Saturday, March 26, 2011

The Drive For 155

Since I have close friends living north of the border, I've always liked Canada and want to visit the country someday, I've made it a point to keep up with what's happening there politically.  

Renee of Womanist Musings finally got her wish Thursday as the Conservative run Canadian government of PM Stephen Harper fell on a 156-145 no confidence vote.   That means that Parliament gets dissolved and new federal elections, the fourth in seven years will be held on May 2.    Canada has been run by a series of minority governments since 2004.   The latest minority government since 2006 has been run by the Sweater Vest and his Conservatives.   In the October 2008 election they fell just 12 seats short of getting the majority

As to what this means for the Trans Rights Bill, since C-389 hadn't cleared the Canadian Senate and received Royal Assent to become law, the whole process will have to start over again from scratch in the next Parliament.    It also means that if it does, there will be someone else besides MP Bill Siksay leading the charge on it since he has announced he's retiring

The Canadian House of Commons has 308 seats that the political parties in that country will be battling to get.    Currently the Conservatives hold 143 seats, the Liberals 77, the Bloc Quebecois 47, and the New Democratic Party 36. There are two independent lawmakers, and three seats are vacant.
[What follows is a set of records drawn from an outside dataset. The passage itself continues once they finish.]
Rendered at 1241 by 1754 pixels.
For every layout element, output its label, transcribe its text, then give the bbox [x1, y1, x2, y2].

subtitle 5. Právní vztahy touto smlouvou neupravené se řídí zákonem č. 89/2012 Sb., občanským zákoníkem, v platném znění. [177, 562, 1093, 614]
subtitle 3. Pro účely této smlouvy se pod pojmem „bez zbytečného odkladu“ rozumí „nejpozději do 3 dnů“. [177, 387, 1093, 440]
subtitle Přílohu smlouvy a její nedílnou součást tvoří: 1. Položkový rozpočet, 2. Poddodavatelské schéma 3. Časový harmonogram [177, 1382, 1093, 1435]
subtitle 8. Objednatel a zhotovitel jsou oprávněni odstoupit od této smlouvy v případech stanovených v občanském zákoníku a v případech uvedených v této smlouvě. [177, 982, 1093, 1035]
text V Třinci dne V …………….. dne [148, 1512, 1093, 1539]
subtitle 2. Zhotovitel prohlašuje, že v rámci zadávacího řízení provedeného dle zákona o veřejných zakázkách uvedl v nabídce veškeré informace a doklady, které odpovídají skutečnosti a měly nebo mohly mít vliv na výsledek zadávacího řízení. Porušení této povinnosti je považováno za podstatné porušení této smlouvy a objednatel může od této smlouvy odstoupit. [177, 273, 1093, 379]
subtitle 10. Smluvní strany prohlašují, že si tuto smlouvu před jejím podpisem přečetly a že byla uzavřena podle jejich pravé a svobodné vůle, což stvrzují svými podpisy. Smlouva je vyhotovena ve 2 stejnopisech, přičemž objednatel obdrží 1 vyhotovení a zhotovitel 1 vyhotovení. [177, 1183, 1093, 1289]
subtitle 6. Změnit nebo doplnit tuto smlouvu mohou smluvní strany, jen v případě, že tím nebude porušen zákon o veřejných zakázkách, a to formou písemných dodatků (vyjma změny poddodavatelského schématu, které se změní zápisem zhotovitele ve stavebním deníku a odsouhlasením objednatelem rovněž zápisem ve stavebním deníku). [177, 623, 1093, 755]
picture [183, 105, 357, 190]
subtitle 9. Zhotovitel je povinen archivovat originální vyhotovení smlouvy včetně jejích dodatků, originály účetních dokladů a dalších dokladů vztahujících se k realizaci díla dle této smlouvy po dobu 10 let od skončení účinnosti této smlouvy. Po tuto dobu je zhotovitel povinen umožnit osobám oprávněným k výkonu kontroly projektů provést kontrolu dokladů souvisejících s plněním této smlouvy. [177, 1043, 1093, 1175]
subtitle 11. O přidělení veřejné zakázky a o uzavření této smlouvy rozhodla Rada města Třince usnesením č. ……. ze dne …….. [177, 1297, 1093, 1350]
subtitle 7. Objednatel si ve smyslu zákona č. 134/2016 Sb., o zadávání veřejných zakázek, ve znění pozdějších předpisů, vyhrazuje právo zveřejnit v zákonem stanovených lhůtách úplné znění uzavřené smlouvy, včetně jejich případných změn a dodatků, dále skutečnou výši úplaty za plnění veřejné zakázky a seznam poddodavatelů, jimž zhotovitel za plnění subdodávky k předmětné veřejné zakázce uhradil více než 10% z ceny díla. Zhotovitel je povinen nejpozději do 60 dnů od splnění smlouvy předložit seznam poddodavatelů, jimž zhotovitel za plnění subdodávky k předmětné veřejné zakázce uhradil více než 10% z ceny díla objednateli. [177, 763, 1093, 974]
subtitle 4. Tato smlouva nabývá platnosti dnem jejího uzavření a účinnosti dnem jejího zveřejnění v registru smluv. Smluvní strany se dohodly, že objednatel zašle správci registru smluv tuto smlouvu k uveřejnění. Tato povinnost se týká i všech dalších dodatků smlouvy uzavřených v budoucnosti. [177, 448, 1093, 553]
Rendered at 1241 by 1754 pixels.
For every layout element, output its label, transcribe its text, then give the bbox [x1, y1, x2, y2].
To form a majority government the magic number is 155 seats.   If  you fall short of that, you have to form a coalition with another party or combination of parties to give you the numerical governing majority, and that's known as a minority government.   Of course, if you want to fully implement your platform without having any interference from opposition parties your main goal for this election is to get 155 or more seats.

The leader of the party with the most seats, or a coalition that gives them a majority of House seats becomes the Canadian prime minister.   The current major party leaders are Stephen Harper for the Conservatives, Michael Ignatieff for the Liberals, Gilles Duceppe for the Bloc Quebecois, and Jack Layton for the New Democratic Party. 

So as you can tell by the party websites I linked to they have already swung into campaign mode.   Until May 2 the political commercials will be hot and heavy on Canadian TV sets and for those of you on our side of the border with cable systems that have Canadian stations on them.

I'll be keeping a long distance eye on what's transpiring in these elections north of the border because they will have an impact on our Canadian trans cousins, and by default, that means it will also indirectly impact us as well south of it.